Vice President of IMANI Africa Bright Simmons.

The Vice President of IMANI Africa has said government’s easing of more restrictions in the country as part of measures to combat the Covid-19 pandemic is reasonable.

Bright Simons said the measures so far are the best but there is a need for government to provide more details on the facts that led to the taking of the decision.

“How diseases are moving from one place to another, where the hotspots are emerging and why,” he told host Samson Anyenini on Newsfile are some details government needs to provide.

The President on May 31 eased some restrictions placed on some activities in the country as a means to contain the spread of the novel coronavirus.

The President said this is part of measures to return lives to normalcy while mitigating the effects of coronavirus in the country.

In this regard, an earlier ban on social gathering which had restrained religious activities including church, gathering of Muslims, funerals, and weddings in the country, was eased but with a maximum of not 100 persons.

A previous ban school has been eased for final year students of Junior High Schools, Senior High School, and tertiary students to resume school while the other students remain at home.

Mr.
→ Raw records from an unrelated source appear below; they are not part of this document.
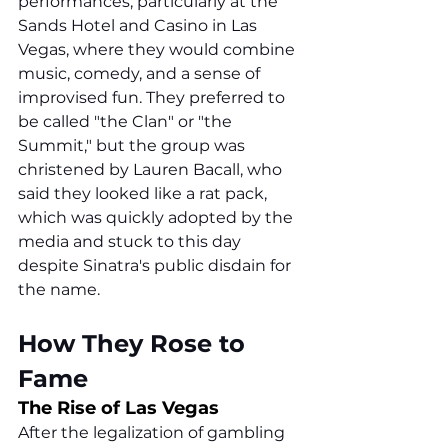
performances, particularly at the 
Sands Hotel and Casino in Las 
Vegas, where they would combine 
music, comedy, and a sense of 
improvised fun. They preferred to 
be called "the Clan" or "the 
Summit," but the group was 
christened by Lauren Bacall, who 
said they looked like a rat pack, 
which was quickly adopted by the 
media and stuck to this day 
despite Sinatra's public disdain for 
the name.
How They Rose to 
Fame
The Rise of Las Vegas
After the legalization of gambling 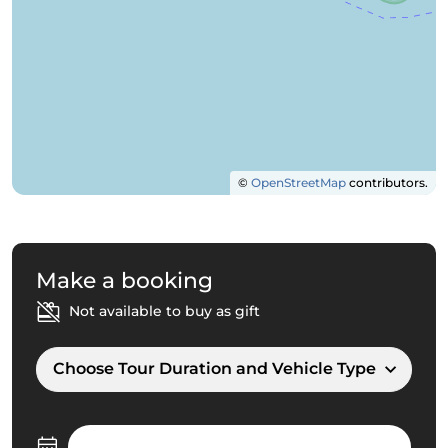
©
OpenStreetMap
contributors.
Make a booking
Not available to buy as gift
Choose Tour Duration and Vehicle Type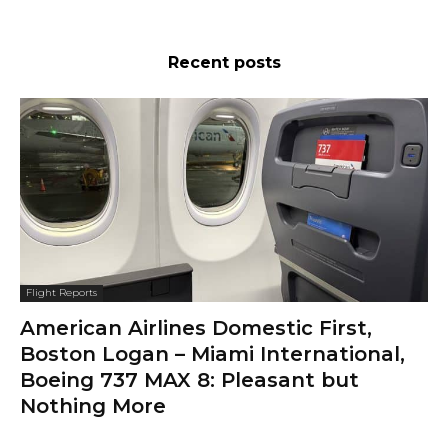
Recent posts
Flight Reports
American Airlines Domestic First,
Boston Logan – Miami International,
Boeing 737 MAX 8: Pleasant but
Nothing More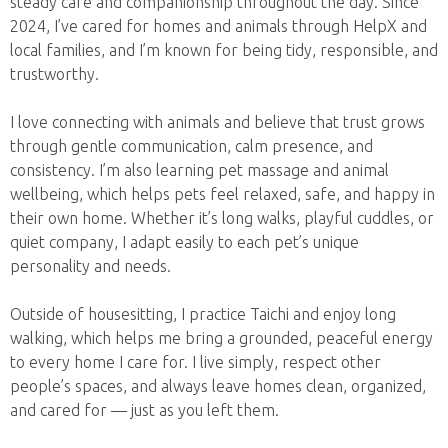
steady care and companionship throughout the day. Since
2024, I’ve cared for homes and animals through HelpX and
local families, and I’m known for being tidy, responsible, and
trustworthy.
I love connecting with animals and believe that trust grows
through gentle communication, calm presence, and
consistency. I’m also learning pet massage and animal
wellbeing, which helps pets feel relaxed, safe, and happy in
their own home. Whether it’s long walks, playful cuddles, or
quiet company, I adapt easily to each pet’s unique
personality and needs.
Outside of housesitting, I practice Taichi and enjoy long
walking, which helps me bring a grounded, peaceful energy
to every home I care for. I live simply, respect other
people’s spaces, and always leave homes clean, organized,
and cared for — just as you left them.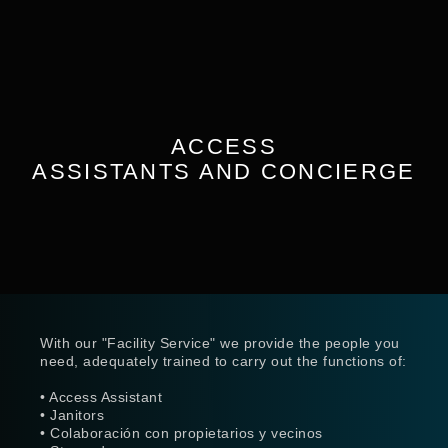
ACCESS
ASSISTANTS AND CONCIERGE
With our "Facility Service" we provide the people you
need, adequately trained to carry out the functions of:
• Access Assistant
• Janitors
• Colaboración con propietarios y vecinos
Simons said these measures are reasonable because Covid-19 cannot restrict lives forever.

“We’ve come to the conclusion that we don’t have the silver bullet to this pandemic and attempts to suppress it completely are not very realistic so the measures are the best so far.
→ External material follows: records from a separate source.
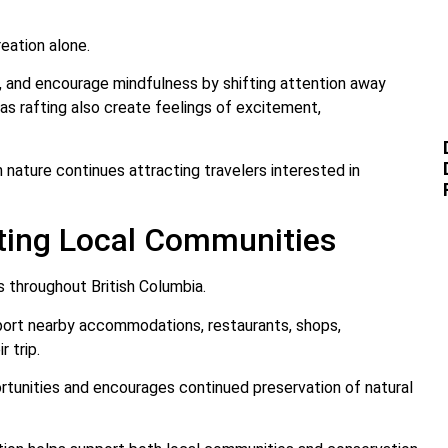
eation alone.
, and encourage mindfulness by shifting attention away
 as rafting also create feelings of excitement,
n nature continues attracting travelers interested in
rting Local Communities
s throughout British Columbia.
upport nearby accommodations, restaurants, shops,
 trip.
tunities and encourages continued preservation of natural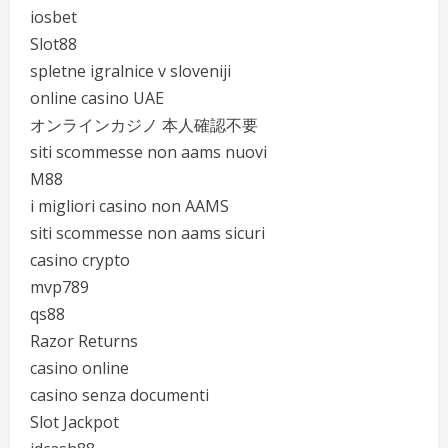
iosbet
Slot88
spletne igralnice v sloveniji
online casino UAE
オンラインカジノ 本人確認不要
siti scommesse non aams nuovi
M88
i migliori casino non AAMS
siti scommesse non aams sicuri
casino crypto
mvp789
qs88
Razor Returns
casino online
casino senza documenti
Slot Jackpot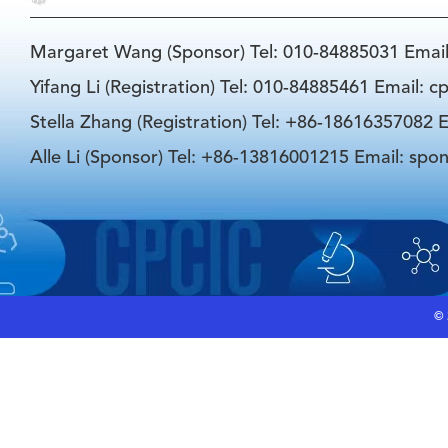
Margaret Wang (Sponsor) Tel: 010-84885031 Emai
Yifang Li (Registration) Tel: 010-84885461 Email: 
Stella Zhang (Registration) Tel: +86-18616357082 E
Alle Li (Sponsor) Tel: +86-13816001215 Email: spo
©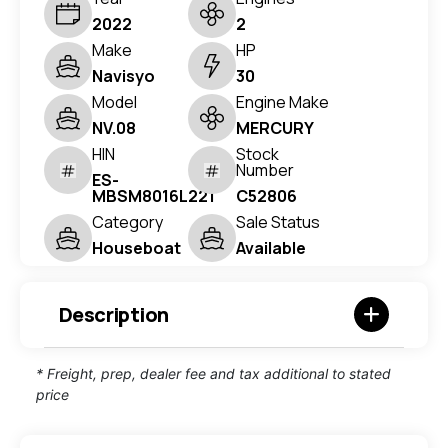
2022
2
Make
HP
Navisyo
30
Model
Engine Make
NV.08
MERCURY
HIN
Stock
Number
ES-
MBSM8016L221
C52806
Category
Sale Status
Houseboat
Available
Description
* Freight, prep, dealer fee and tax additional to stated
price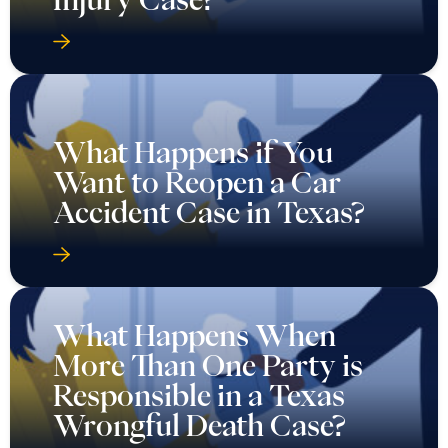
What Happens if You
Want to Reopen a Car
Accident Case in Texas?
What Happens When
More Than One Party is
Responsible in a Texas
Wrongful Death Case?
“They are the best optimal measures available given the circumstances; which is to attempt somewhat to remove some of the repressions and some of the restrictions on people’s right but not to make it unfitted. So I completely agree that these measures in the way that they have been couched are reasonable,” he said.
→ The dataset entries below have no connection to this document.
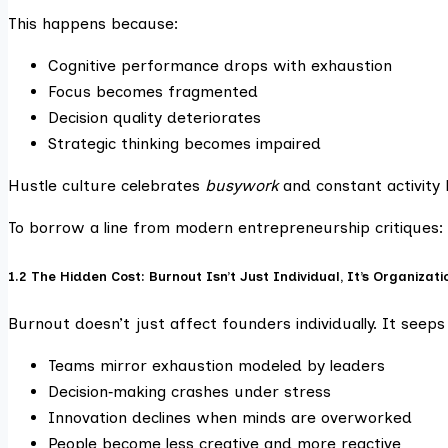
This happens because:
Cognitive performance drops with exhaustion
Focus becomes fragmented
Decision quality deteriorates
Strategic thinking becomes impaired
Hustle culture celebrates
busywork
and constant activity 
To borrow a line from modern entrepreneurship critiques:
1.2 The Hidden Cost: Burnout Isn’t Just Individual, It’s Organizati
Burnout doesn’t just affect founders individually. It see
Teams mirror exhaustion modeled by leaders
Decision‑making crashes under stress
Innovation declines when minds are overworked
People become less creative and more reactive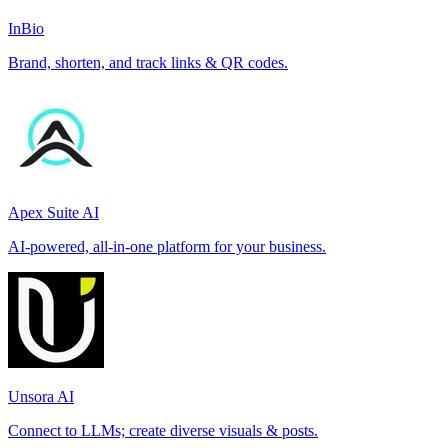
InBio
Brand, shorten, and track links & QR codes.
Apex Suite AI
AI-powered, all-in-one platform for your business.
Unsora AI
Connect to LLMs; create diverse visuals & posts.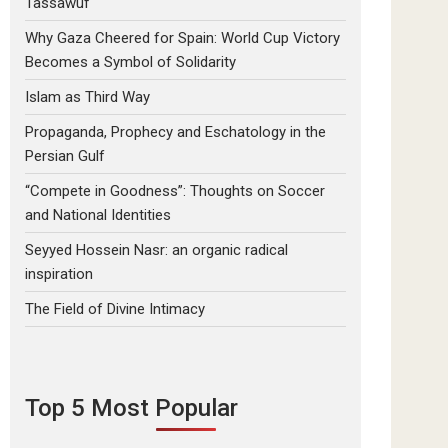
Tassawuf
Why Gaza Cheered for Spain: World Cup Victory
Becomes a Symbol of Solidarity
Islam as Third Way
Propaganda, Prophecy and Eschatology in the
Persian Gulf
“Compete in Goodness”: Thoughts on Soccer
and National Identities
Seyyed Hossein Nasr: an organic radical
inspiration
The Field of Divine Intimacy
Top 5 Most Popular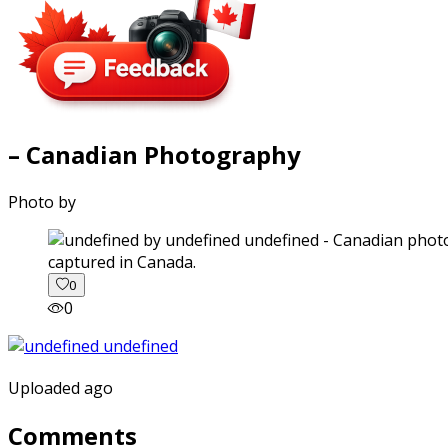
– Canadian Photography
Photo by
captured in Canada.
0
0
Uploaded ago
Comments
“Of course, the first attempt at formulating them has not met with the satisfaction of the religious leaders and some of them have said that unless additional clarifications are done, they are not going to meet but we also have religious organisations in this country who have said that notwithstanding the civic measures they intend as religious leaders is to instruct their flock to remain at home,” he said.

But Mr Simons said the question is about the management of the process.

“It’s very much the case that what has to happen is that government has to try and spread out the infections as much as it can. There isn’t any modelling that I am privy to that suggests that the non-pharmaceutical interventions that are currently in place are having the effect of stretching.

“So we will need to see more efforts made at better understanding the transmission dynamics i.e how diseases are moving from one place to another, where the hotspots are emerging and why. We will need at least a few published papers from the Covid-19 committee,” he said.